Wednesday Mar 24, 12pm-1pm, [Meeting Link]
Dense Semiring Linear Algebra on Modern CUDA Hardware
Advisor: Prof. Richard Vuduc
We present a new open-source library for dense semiring matrix multiply (SRGEMM) operations on GPUs. Based on a fork of Nvidia Cutlass, our approach achieves close to peak instruction throughput on modern CUDA hardware. We also describe the model-based tuning strategy we use to attain this level of performance. Traditionally, hardware vendors and their supplied linear algebra libraries discuss peak theoretical and achieved performance as the maximum number of floating point Fused Multiply Accumulate (FMA) operations that can be performed in a second. When considering the peak performance of semiring linear algebra on modern hardware, Rpeak is not an insightful metric. The hardware does not expose any means to achieve this peak for non-FMA instructions. Finally, we discuss the use of this library in a large-scale knowledge discovery application whose bottleneck is a dense, 2D distributed All-Pairs Shortest Path Algorithm on ORNL Summit.
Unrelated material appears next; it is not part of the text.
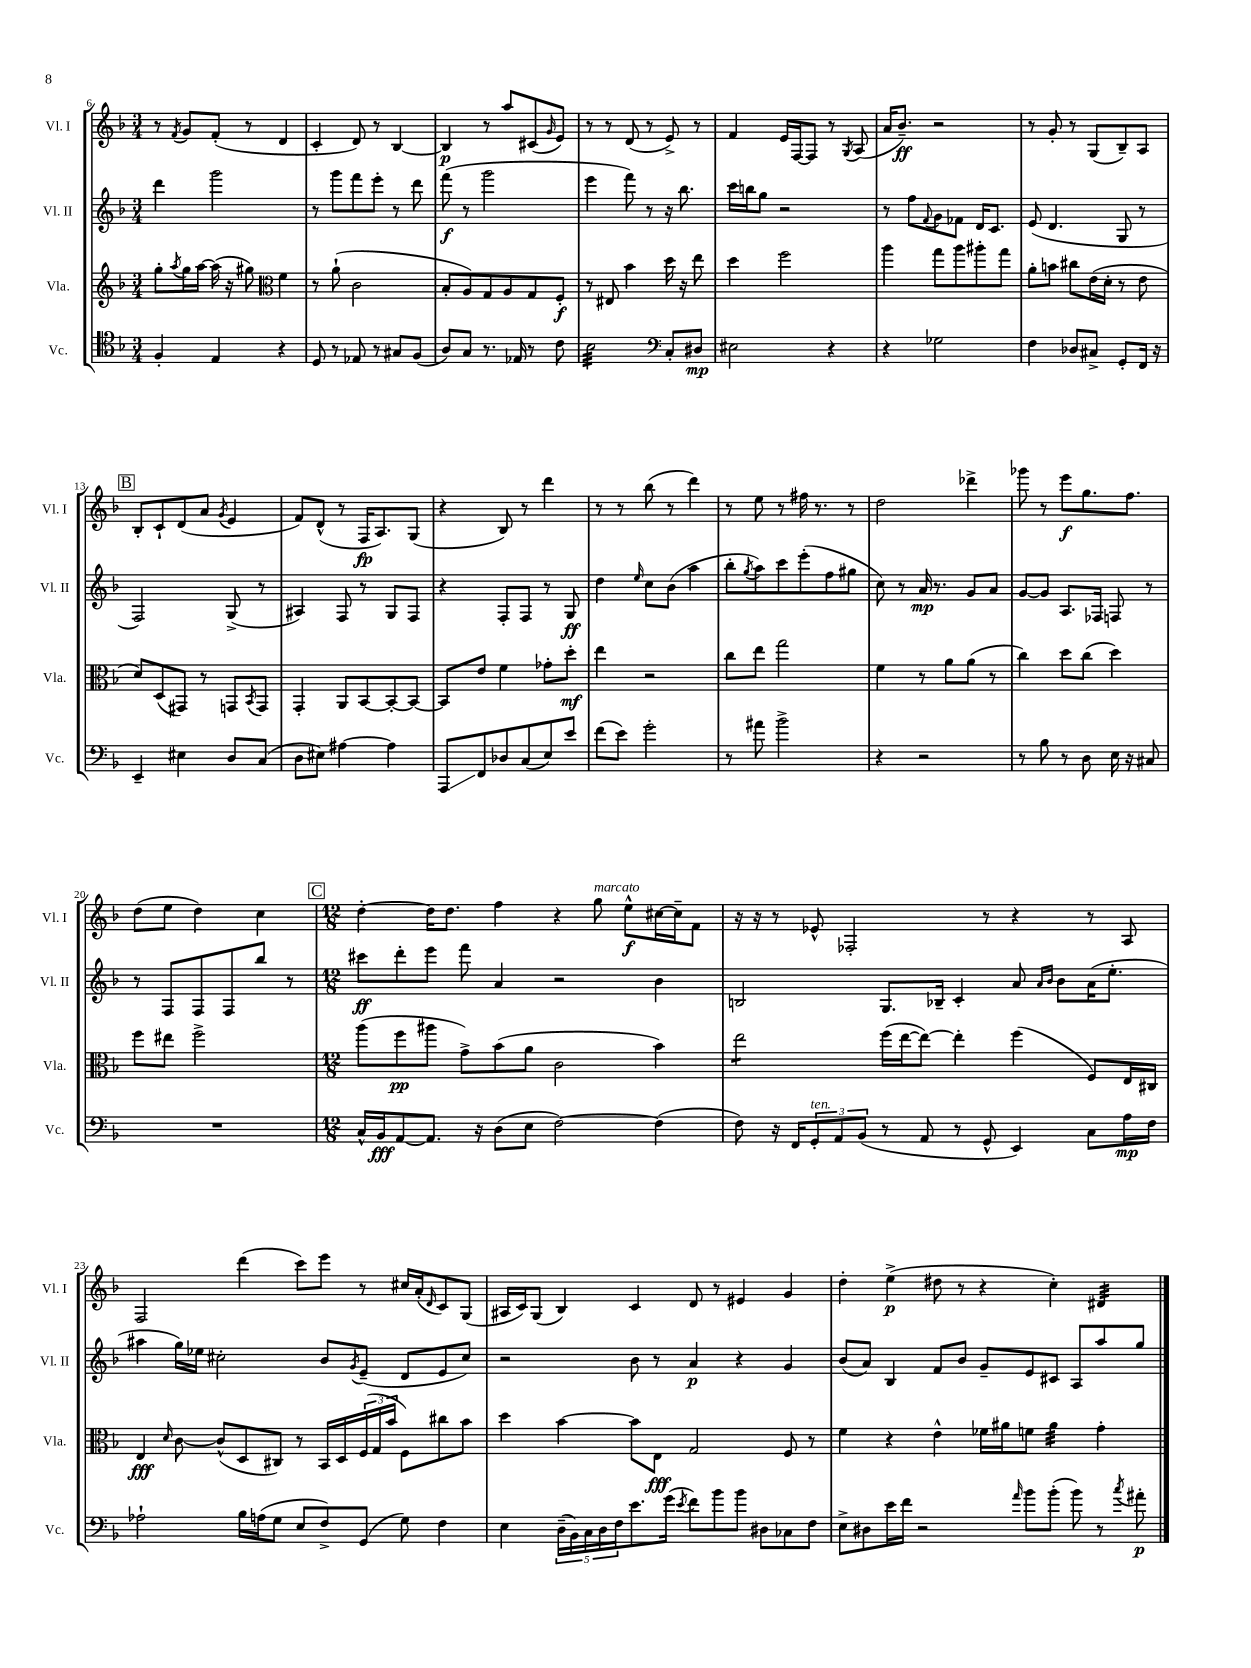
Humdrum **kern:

Vijay is a second-year computer science master student at Georgia Tech working on accelerated computing and parallel algorithms with Dr. Rich Vuduc. He first fell in love with HPC during his junior year when he started the student cluster team during his time at Boston University. He continues to mentor a cluster competition team at Georgia Tech, and is the graduate mentor for Team Phoenix at SC20 and SC21. Apart from of his personal research and SCC involvement, Vijay enjoys volunteering at conferences, serving as a student volunteer at SC19, HotChips 32 and as a lead student volunteer at SC20 and SC21. Currently, he’s an intern under the Cutlass team at Nvidia.